DATASET EXCERPTS —
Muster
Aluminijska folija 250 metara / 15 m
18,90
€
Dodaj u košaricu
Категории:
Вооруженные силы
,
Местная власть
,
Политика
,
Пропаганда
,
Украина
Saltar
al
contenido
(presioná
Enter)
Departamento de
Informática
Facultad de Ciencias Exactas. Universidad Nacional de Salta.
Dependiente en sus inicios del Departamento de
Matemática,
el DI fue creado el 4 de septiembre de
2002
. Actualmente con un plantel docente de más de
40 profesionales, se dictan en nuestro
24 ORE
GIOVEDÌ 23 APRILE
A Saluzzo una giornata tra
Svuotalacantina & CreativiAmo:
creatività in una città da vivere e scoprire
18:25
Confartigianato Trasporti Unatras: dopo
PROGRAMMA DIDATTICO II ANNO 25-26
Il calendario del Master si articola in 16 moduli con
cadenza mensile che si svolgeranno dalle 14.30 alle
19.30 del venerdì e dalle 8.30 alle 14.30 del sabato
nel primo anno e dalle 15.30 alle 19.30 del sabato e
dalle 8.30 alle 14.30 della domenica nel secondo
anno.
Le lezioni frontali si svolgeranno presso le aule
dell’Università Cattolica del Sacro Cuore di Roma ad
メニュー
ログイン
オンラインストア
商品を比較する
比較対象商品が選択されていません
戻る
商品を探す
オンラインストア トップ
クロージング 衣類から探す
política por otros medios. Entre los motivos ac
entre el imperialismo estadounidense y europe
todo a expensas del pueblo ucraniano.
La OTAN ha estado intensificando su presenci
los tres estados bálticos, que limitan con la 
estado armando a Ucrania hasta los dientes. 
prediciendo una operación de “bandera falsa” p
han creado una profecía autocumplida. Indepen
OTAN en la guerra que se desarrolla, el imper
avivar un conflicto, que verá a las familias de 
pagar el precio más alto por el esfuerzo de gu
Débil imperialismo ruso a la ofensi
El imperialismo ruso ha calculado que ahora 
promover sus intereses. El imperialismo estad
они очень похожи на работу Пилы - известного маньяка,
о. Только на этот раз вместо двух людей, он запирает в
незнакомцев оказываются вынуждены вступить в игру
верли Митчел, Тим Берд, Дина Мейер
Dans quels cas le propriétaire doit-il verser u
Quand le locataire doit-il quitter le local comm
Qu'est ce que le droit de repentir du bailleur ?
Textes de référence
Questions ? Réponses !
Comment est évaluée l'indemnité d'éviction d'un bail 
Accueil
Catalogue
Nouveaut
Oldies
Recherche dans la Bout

WORK TO BE COMPLETED — Print all the lines from the records above, reproducing each one word for word in its original order.

RESULT OF THIS TASK —
Muster
Aluminijska folija 250 metara / 15 m
18,90
€
Dodaj u košaricu
Категории:
Вооруженные силы
,
Местная власть
,
Политика
,
Пропаганда
,
Украина
Saltar
al
contenido
(presioná
Enter)
Departamento de
Informática
Facultad de Ciencias Exactas. Universidad Nacional de Salta.
Dependiente en sus inicios del Departamento de
Matemática,
el DI fue creado el 4 de septiembre de
2002
. Actualmente con un plantel docente de más de
40 profesionales, se dictan en nuestro
24 ORE
GIOVEDÌ 23 APRILE
A Saluzzo una giornata tra
Svuotalacantina & CreativiAmo:
creatività in una città da vivere e scoprire
18:25
Confartigianato Trasporti Unatras: dopo
PROGRAMMA DIDATTICO II ANNO 25-26
Il calendario del Master si articola in 16 moduli con
cadenza mensile che si svolgeranno dalle 14.30 alle
19.30 del venerdì e dalle 8.30 alle 14.30 del sabato
nel primo anno e dalle 15.30 alle 19.30 del sabato e
dalle 8.30 alle 14.30 della domenica nel secondo
anno.
Le lezioni frontali si svolgeranno presso le aule
dell’Università Cattolica del Sacro Cuore di Roma ad
メニュー
ログイン
オンラインストア
商品を比較する
比較対象商品が選択されていません
戻る
商品を探す
オンラインストア トップ
クロージング 衣類から探す
política por otros medios. Entre los motivos ac
entre el imperialismo estadounidense y europe
todo a expensas del pueblo ucraniano.
La OTAN ha estado intensificando su presenci
los tres estados bálticos, que limitan con la 
estado armando a Ucrania hasta los dientes. 
prediciendo una operación de “bandera falsa” p
han creado una profecía autocumplida. Indepen
OTAN en la guerra que se desarrolla, el imper
avivar un conflicto, que verá a las familias de 
pagar el precio más alto por el esfuerzo de gu
Débil imperialismo ruso a la ofensi
El imperialismo ruso ha calculado que ahora 
promover sus intereses. El imperialismo estad
они очень похожи на работу Пилы - известного маньяка,
о. Только на этот раз вместо двух людей, он запирает в
незнакомцев оказываются вынуждены вступить в игру
верли Митчел, Тим Берд, Дина Мейер
Dans quels cas le propriétaire doit-il verser u
Quand le locataire doit-il quitter le local comm
Qu'est ce que le droit de repentir du bailleur ?
Textes de référence
Questions ? Réponses !
Comment est évaluée l'indemnité d'éviction d'un bail 
Accueil
Catalogue
Nouveaut
Oldies
Recherche dans la Bout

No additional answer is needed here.